Interesting note. There are manufacturers of real full-spectrum daylight bulbs. A few years back I shot a job for the DuroTest Lighting folks. Fascinating stuff. I have a small plastic Tin Woodsman trapped and vacuum sealed into a large light bulb, that they did as a gift to me. They wrapped it around a large filament assembly and put it in the line, and lo and behold…a neat souvenir. Anyway, their lamps shown in the link provided render very very good “daylight” quality.

By comparison, the “daylight” fluorescent bulbs from Home Depot are fairly cool and look nice and daylightish, but if you used them for photography, you’d see how off they are.

The B&W solutions are indeed fascinating.
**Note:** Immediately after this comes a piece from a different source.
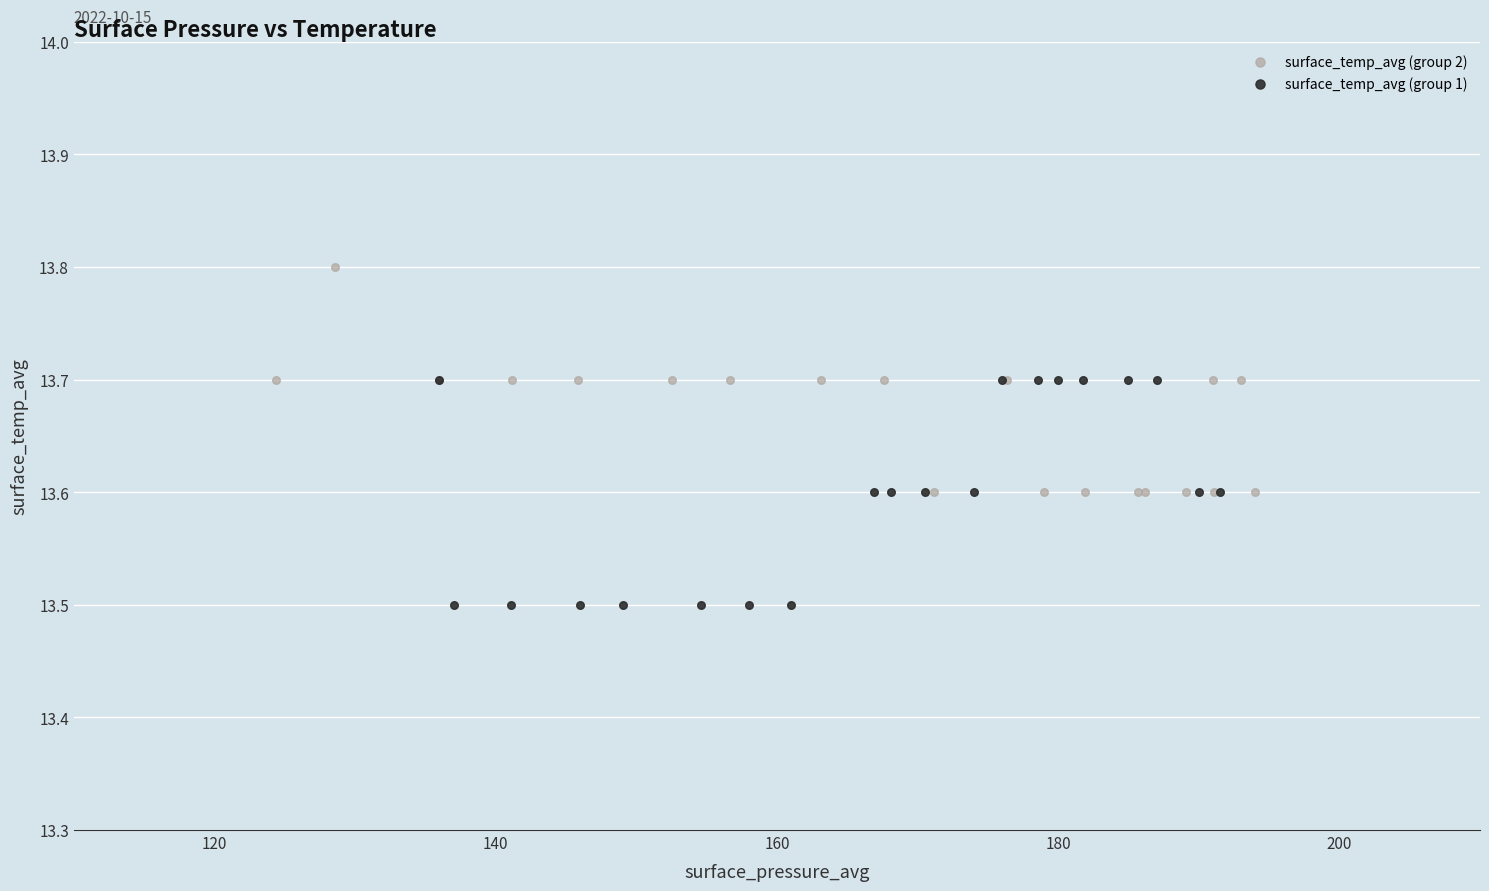

What are all the series names shown in the legend?

surface_temp_avg (group 2), surface_temp_avg (group 1)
Want a black sky? Use a Red filter. Darker sky but with details that make the clouds scream out? A 1/2 Yellow, or 1 Yellow. And, so on.

Gee, Zebra, didn’t know you were into photography…and there we were at the photo exhibit at MOMA !!

Cartooniverse

Smile when you say that, pardner. It’s Kelvins, not degrees Kelvin. Yeah, I know everyone and their dog says it, but it still drives me batty.
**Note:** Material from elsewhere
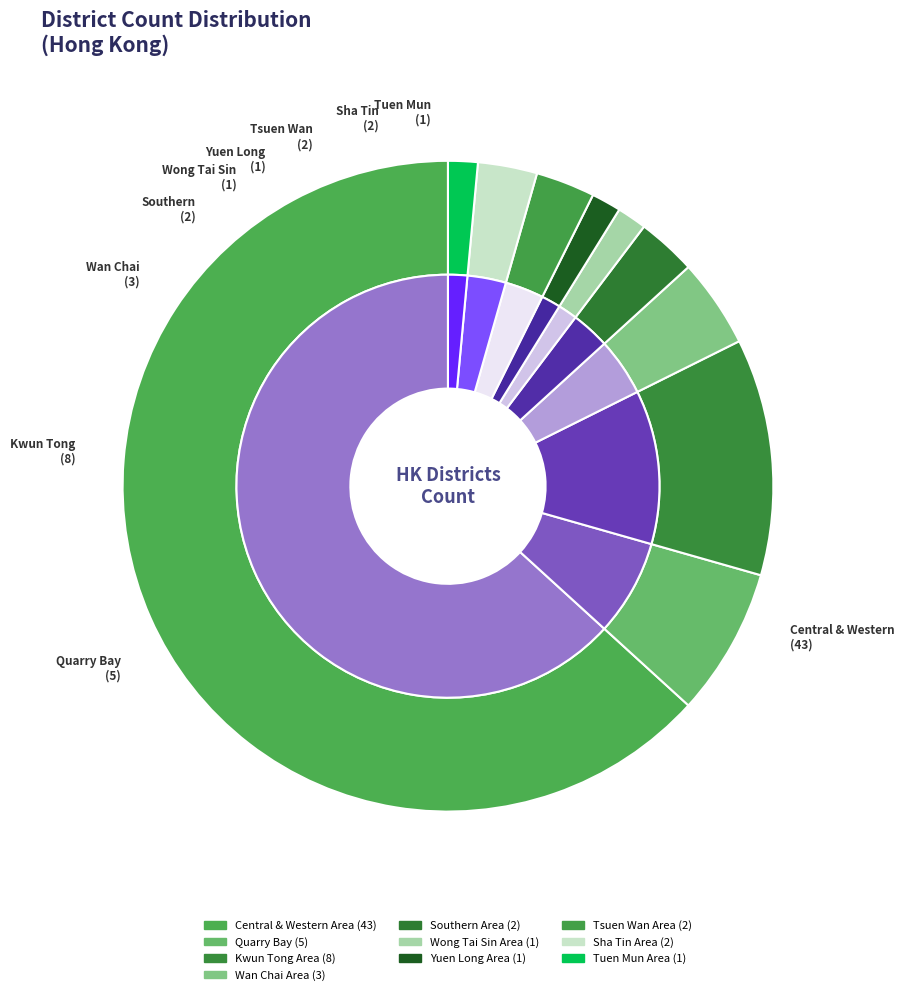

Does Yuen Long Area represent more than half of the total?

No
And don’t forget to spend the ten bucks or so on a 1A or “daylight” filter - think of it as a transparent lens cap. It protects your lens’ front element from sneezes, dog tongues, sticky fingers, flying things and pretty much everything else that’s attracted to expensive glass.

From personal experience, I can tell you that it’s much better to replace a $10 filter with a stone chip than fix a $500 lens.

What it really does is filter out UV which can cause hazing when taking photos outdoors in bright daylight. But yeah, there’s no harm in keeping one on at all times for the reasons you stated.

1A Skylight has a very, very slight (almost not there) pink tint to it. Meant to compensate for the cooling effect on colours that a skylit scene may sometimes show.

So it is essentially clear, meant more for protection than anything else (as said by gpw above).

Another popular choice for this is the UV filter. No tint. Just coated, opticly nuetral glass. Also meant mostly as protection.

With either choice, the higher in quality the better, since it will be a semipermanent part of your lens. Not to worry, even the high quality UVs and 1As aren’t very pricey, depending on size, of course.

Yeah, that’s the one I was thinking of. Do you know offhand if it has a Wratten number?

Well stictly speakin no, if it’s optically neutral then it won’t filter out UV which is visible to your film. It’s visible to the human retina but you wont see it because your corneas filter most of it out. I learned this little bit of trivia on the Car Talk puzzler. Apparently commando missions in WWII sometimes someone who had his corneas removed for cataracts who could see special UV beacons invisible to everyone else.

Q.E.D., I could be wrong but I don’t think a standard UV has a Wratten number, at least I’ve never seen one.

I advise keeping a filter on most all times but get the best one you can afford. It’s part of the optical system so a filter with better coatings, polishes edged, etc. will add less flare than a cheap $10 filter. I stick with Heliopan or B+W. Keep them clean too. I’ve been dissatisfied with most cleaning solutions and wipes but I switched to Pec pads and the same Eclipse fluid I use for cleaning the sensor in my D100.

Ham§sters keep eating this! Argh!

I’m not aware of the UV having a Wratten number, but they might. The Wratten numbers are used for colour compensating or contrast enhancement, for the most part. Like #8 Light Yellow, #25 Red, or #82A Light Blue. Some colour meters can be set to read out in Wr #s, which is cool. Or warm or nuetral…

I will try to find to an online ref for the Wrattens, if not, I may just write one out from one of my books (if I can the one on filters, that is.)

The Kodak Dataguide would have it. I’ll look for a link to that.